Recently, a research team, under the aegis of MacArthur Foundation of USA and Wellcome Trust of the UK, achieved a major breakthrough when it charted the genetic map of the X chromosome of Anopheles gambiae, an African mosquito that carries the malaria parasite and is notoriously difficult to control through conventional methods. The map could lead to the discovery of key genes that can be manipulated to reduce malaria transmission, says biologist Frank Collins of the Centers for Disease Control and Prevention in Atlanta, USA, a participant in the MacArthur programme.

Another member of the team, Fotis Kafatos, director general of the European Molecular Biology Laboratory in Germany, expects to chart the genetic maps of the other two An. gambiae chromosomes within a year. Then "we will be in a position to map the insect's traits very effectively," he says.

Anti-malaria genes
Earlier, Collins had bred a strain of An. gambiae that disables the malaria parasite when it is very young. The parasite can infect humans only after they mature into adults inside the insect's body. Collins' malaria-resistant mosquitoes halt the parasite's developmental process by imprisoning the young parasites in a capsule made from the pigment, melanin -- a spectacular effect that is due to the enhancement of the mosquito's normal defences against infection.

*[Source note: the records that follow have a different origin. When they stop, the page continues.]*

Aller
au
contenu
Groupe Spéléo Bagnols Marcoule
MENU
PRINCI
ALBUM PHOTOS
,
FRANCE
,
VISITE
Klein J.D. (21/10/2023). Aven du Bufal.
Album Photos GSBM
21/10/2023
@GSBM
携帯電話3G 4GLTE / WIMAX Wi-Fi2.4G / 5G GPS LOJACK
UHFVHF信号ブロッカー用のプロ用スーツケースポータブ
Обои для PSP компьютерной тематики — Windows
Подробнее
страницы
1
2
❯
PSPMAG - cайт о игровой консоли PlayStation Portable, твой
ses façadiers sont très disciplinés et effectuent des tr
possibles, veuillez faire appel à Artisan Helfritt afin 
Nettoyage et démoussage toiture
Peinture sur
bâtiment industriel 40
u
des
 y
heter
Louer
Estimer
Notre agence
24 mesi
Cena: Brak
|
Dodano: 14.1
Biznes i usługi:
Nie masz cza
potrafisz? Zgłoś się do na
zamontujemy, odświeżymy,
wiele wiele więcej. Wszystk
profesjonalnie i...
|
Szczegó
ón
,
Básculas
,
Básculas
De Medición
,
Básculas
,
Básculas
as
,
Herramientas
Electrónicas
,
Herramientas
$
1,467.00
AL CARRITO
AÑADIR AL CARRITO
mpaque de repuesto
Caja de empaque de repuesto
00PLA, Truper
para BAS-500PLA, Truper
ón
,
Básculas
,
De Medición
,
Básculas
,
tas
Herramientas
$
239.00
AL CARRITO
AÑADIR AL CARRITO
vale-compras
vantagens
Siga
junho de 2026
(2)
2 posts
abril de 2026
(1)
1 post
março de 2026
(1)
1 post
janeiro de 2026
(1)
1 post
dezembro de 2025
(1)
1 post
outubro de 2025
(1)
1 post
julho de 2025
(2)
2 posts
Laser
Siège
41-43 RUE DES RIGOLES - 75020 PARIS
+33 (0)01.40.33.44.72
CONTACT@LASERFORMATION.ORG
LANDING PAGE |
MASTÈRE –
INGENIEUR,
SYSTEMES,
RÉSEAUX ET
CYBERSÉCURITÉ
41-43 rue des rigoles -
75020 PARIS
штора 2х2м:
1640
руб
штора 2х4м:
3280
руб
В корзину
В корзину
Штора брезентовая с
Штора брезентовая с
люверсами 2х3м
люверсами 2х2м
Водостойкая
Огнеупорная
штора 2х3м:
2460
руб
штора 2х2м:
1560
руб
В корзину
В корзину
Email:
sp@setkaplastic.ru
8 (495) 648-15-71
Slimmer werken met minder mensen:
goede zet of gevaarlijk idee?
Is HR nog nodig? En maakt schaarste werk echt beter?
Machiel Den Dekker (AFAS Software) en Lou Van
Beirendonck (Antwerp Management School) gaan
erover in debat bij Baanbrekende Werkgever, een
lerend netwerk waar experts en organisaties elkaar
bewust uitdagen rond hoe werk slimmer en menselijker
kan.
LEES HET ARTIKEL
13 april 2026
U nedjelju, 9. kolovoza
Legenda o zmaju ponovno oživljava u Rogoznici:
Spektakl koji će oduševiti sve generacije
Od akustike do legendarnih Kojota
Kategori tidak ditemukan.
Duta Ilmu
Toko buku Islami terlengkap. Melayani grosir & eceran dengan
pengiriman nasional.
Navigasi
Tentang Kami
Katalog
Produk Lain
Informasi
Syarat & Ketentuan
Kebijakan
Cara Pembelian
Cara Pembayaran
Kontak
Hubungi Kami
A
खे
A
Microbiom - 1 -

Collins is trying to find the genes that could enhance this effect against malaria. He is hopeful that the complete genetic map of the mosquito will eventually lead to the genes that underlie the strain's parasite resistance. Other anti-malaria crusaders are following a different line of attack: Rather than searching for anti-malaria genes in An. gambiae itself, they want to introduce foreign genes into the mosquito to make it resistant to the malaria parasite. Molecular geneticist Julian Crampton of the Liverpool School of Tropical Medicine and cell biologist Robert Sinden of London's Imperial College may have the ideal candidate: a mammalian immune system gene that produces the antibody against a malarial antigen carried by the young parasite.

But before Crampton can test his strategy, he must find a reliable way to insert foreign genes into the mosquito. While some biologists are trying the conventional approach of using a class of viruses, called retroviruses, to smuggle genes into mosquito chromosomes, a majority of them are relying on a genetic technique in which foreign genes are spliced into fragments of DNA known as transposable elements. If a transposable element could be used to insert genes into An. gambiae, the resulting transgenic insects when released would spread the element through the wild population.